Two late stage Agtech companies have each raised ~$1B in venture capital but they haven’t IPO’d yet. There were 4 agtech SPACs this year, but there have not been as many good old fashioned IPOs. Since the Agtech era was kickstarted by the 2013 Monsanto acquisition of Climate Corp, there haven’t been any notable agtech IPOs to point to as success signals.
Set aside all the obvious financial hurdles of what it takes to be IPO ready. For startups who sell directly to farmers, my hypothesis is that there are also tricky customer dynamics to navigate in the transition from privately held company with undisclosed financials to publicly traded company with fully disclosed financials.
If this sounds like an overstatement then maybe you missed how Farmers Edge was excoriated by #agtwitter after their IPO, with farmers relentlessly mocking the company’s financial results.
(Aside: check out Upstream Ag Insights analysis on the Farmers Edge IPO)
But it makes sense that farmers would experience a disconnect in the financials of an agtech company compared with their own approach to accessing capital.
Could two financing models possibly be more juxtaposed than the VC backed, growth now profit (hopefully) later tech startup model and the typical traditional debt financing model for most farms? I doubt it. Technology companies often IPO while showing big losses in the pursuit of growth as long as unit economics make sense; while farmers who operate at persistent losses go bankrupt.
Completely different financing models for completely different business models in completely different markets.
While farmers are generally not impressed with venture capital hype, there doesn’t seem to be much of a customer perception win for farmer facing agtech companies who go public. Let’s take 2 extreme possible outcomes of an IPO:
(1) The company IPO’s and their financials reveal that the company is operating with
high EBITDA. Wait, high EBITDA? That must mean the company is taking advantage of producers. Who are we, a bunch of suckers? Riot.
(2) The company’s financials reveal that the company is operating at
huge losses. Huge losses? This isn’t even a real business? Riot.
What if the only acceptable and respectable option in the eyes of a farmer customer base is to be profitable but ya know, not
Impress investors at the risk of disenfranchising your farmer customer base, and vice versa.
Rock. Hard place.
So, are late stage agtech startups delaying IPOs and staying private longer because they are concerned about
what farmer customers will think of their financials, or because they are
concerned about what The Street (public investors) will think of their financials?
Assuming these late stage agtech companies are substantive businesses, the number of mature non-ag startups that have IPO’d in the last 2-4 years with high revenue yet operating at huge losses (e.g.
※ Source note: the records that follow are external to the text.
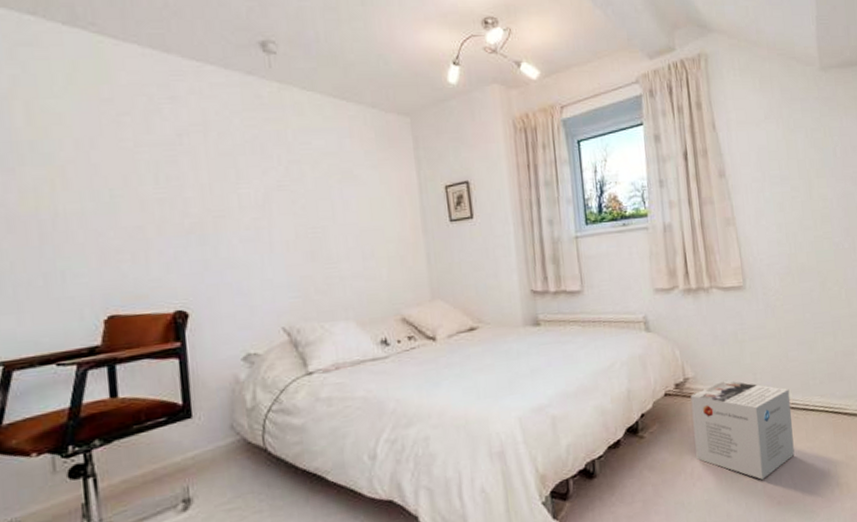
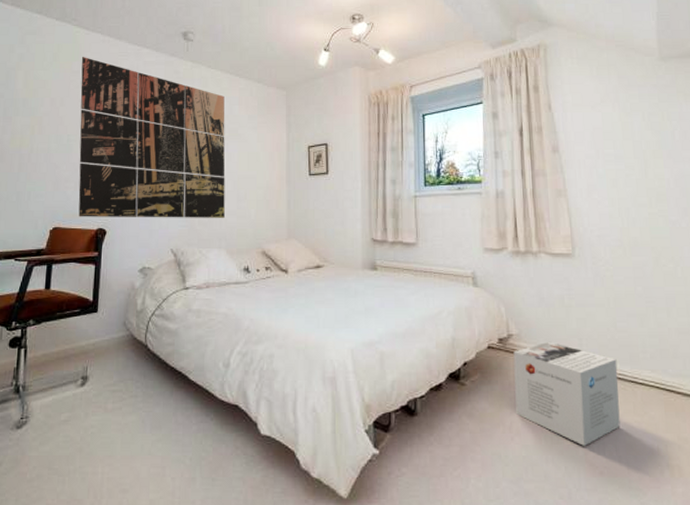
wall art: none [112,78,349,299] -> present [78,57,225,218]

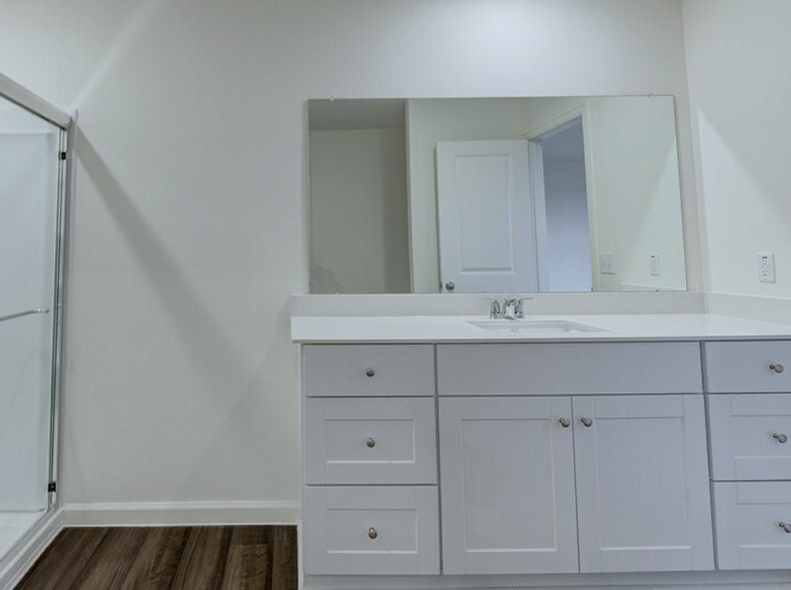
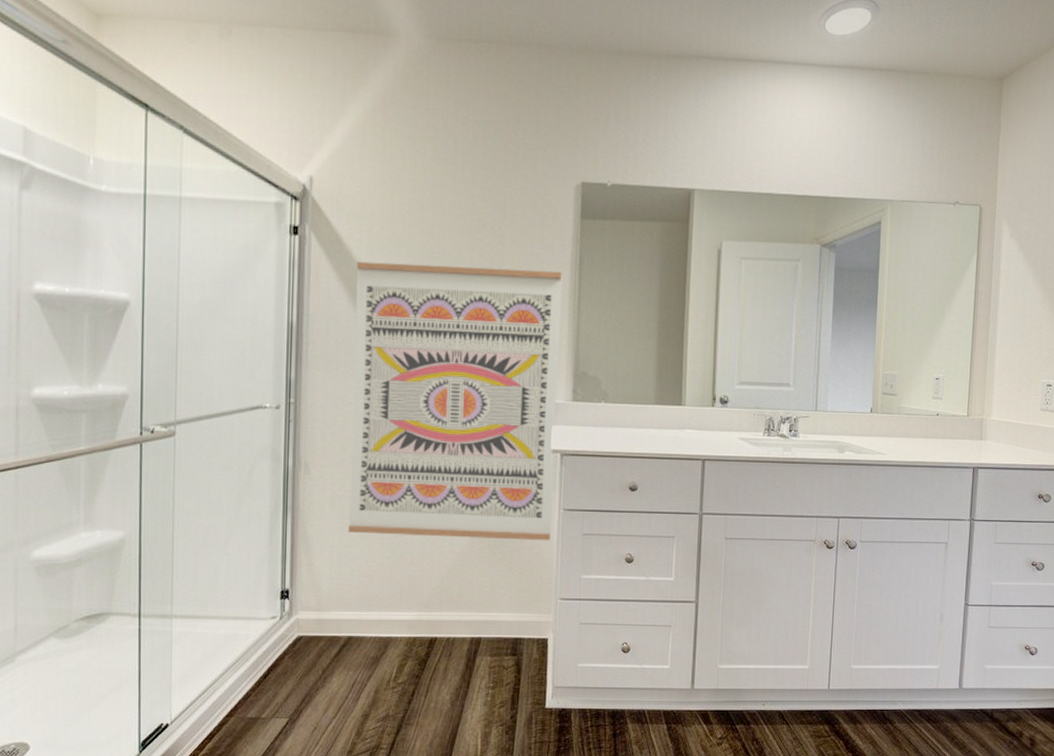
wall art: none [109,177,296,428] -> present [348,261,563,541]

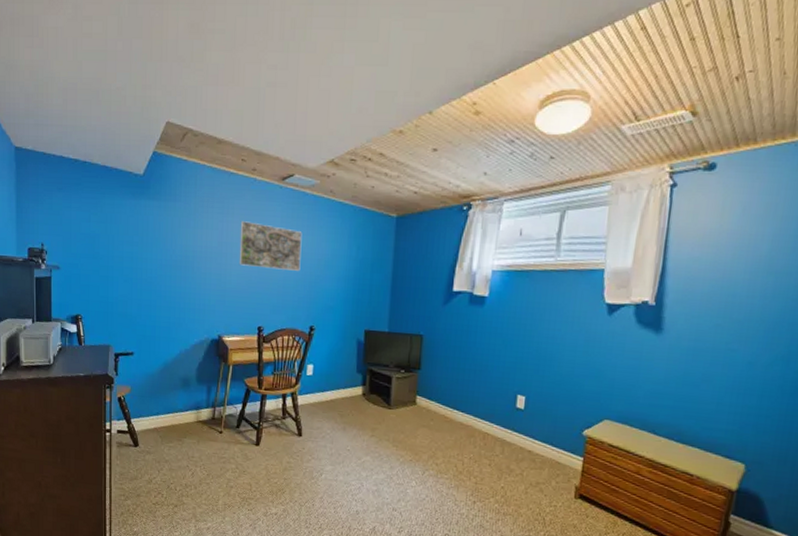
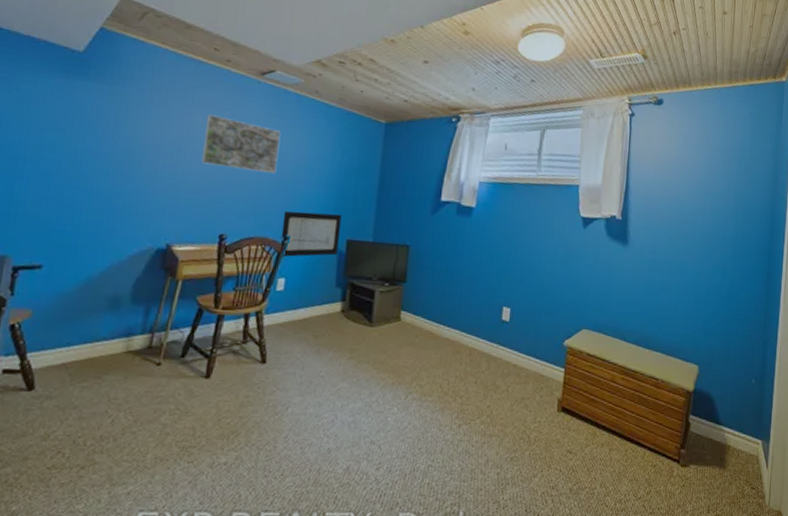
wall art: none [307,304,359,347] -> present [280,210,342,258]

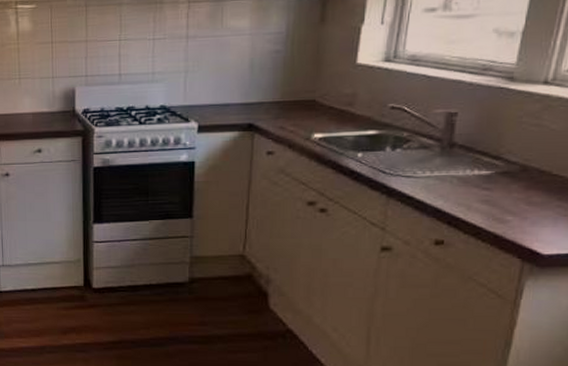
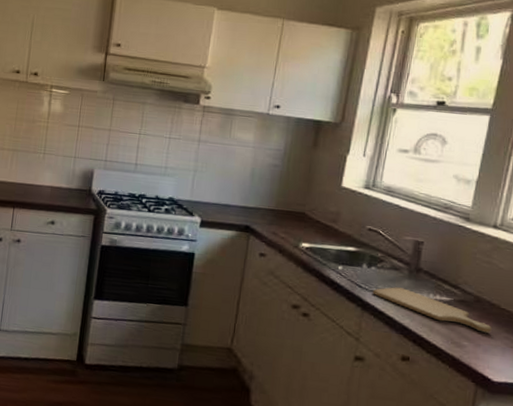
chopping board: none [398,167,541,204] -> present [372,287,492,333]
Uber, Lyft, Airbnb, Lemonade, etc etc etc) seems to negate the idea that mature agtech startups are delaying IPOs because of lack of public investor appetite.
I readily admit that this hypothesis that farmer facing agtech startups are delaying IPOs because of farmer perception concerns may be wrong. I’d love to hear your counterarguments, here are my own:
(1) Each of those non-ag companies mentioned above (Uber, etc) had raised significantly more capital in private markets than these agtech companies have, their total addressable markets (TAM) were larger, and presumably they went public at much higher revenue than what these agtech companies will when they IPO. So it’s not apples to apples. Maybe it’s not even fair to apply the label ‘late stage agtech companies’, maybe in the grand scheme of things they are just mid stage and have a long way to go & grow in private markets. Perhaps.
(2) Many companies upstream and downstream from farmers have been public for years or decades and seen tremendous growth. Maybe that means the hypothesis is wrong, or that even if the hypothesis is correct and farmer customers won’t like seeing the financials of a venture backed company gone public, that it doesn’t matter whether the company is privately held or publicly traded because we humans (including farmers) are just one news cycle away from something else to get worked up about. Perhaps.
(3) Did Farmers Edge experience a negative commercial impact after the IPO? If not, then the noise about it all was just noise and my hypothesis is incorrect. Perhaps.
(4) The burdens of being a public company are so much higher than being privately held, why would anyone IPO before they have to?? Perhaps.
What I find really interesting are the agtech founders able to thread the needle of operating in a ‘VC light model’, where they find ‘patient’ venture capital that allows them to build a company that reflects their farmer customers values and sets them up for long term success, not flash in the pan hype of the venture treadmill but rather build for the long term, one brick at a time.
A ‘fit the financing to the business’ approach rather than ‘fit the business to the business to the financing’ approach.
That takes discipline, especially in a market like we’re in now. And just to contradict my own hypothesis, maybe accessing private capital further into the company’s life allows late stage startups to do that. Perhaps.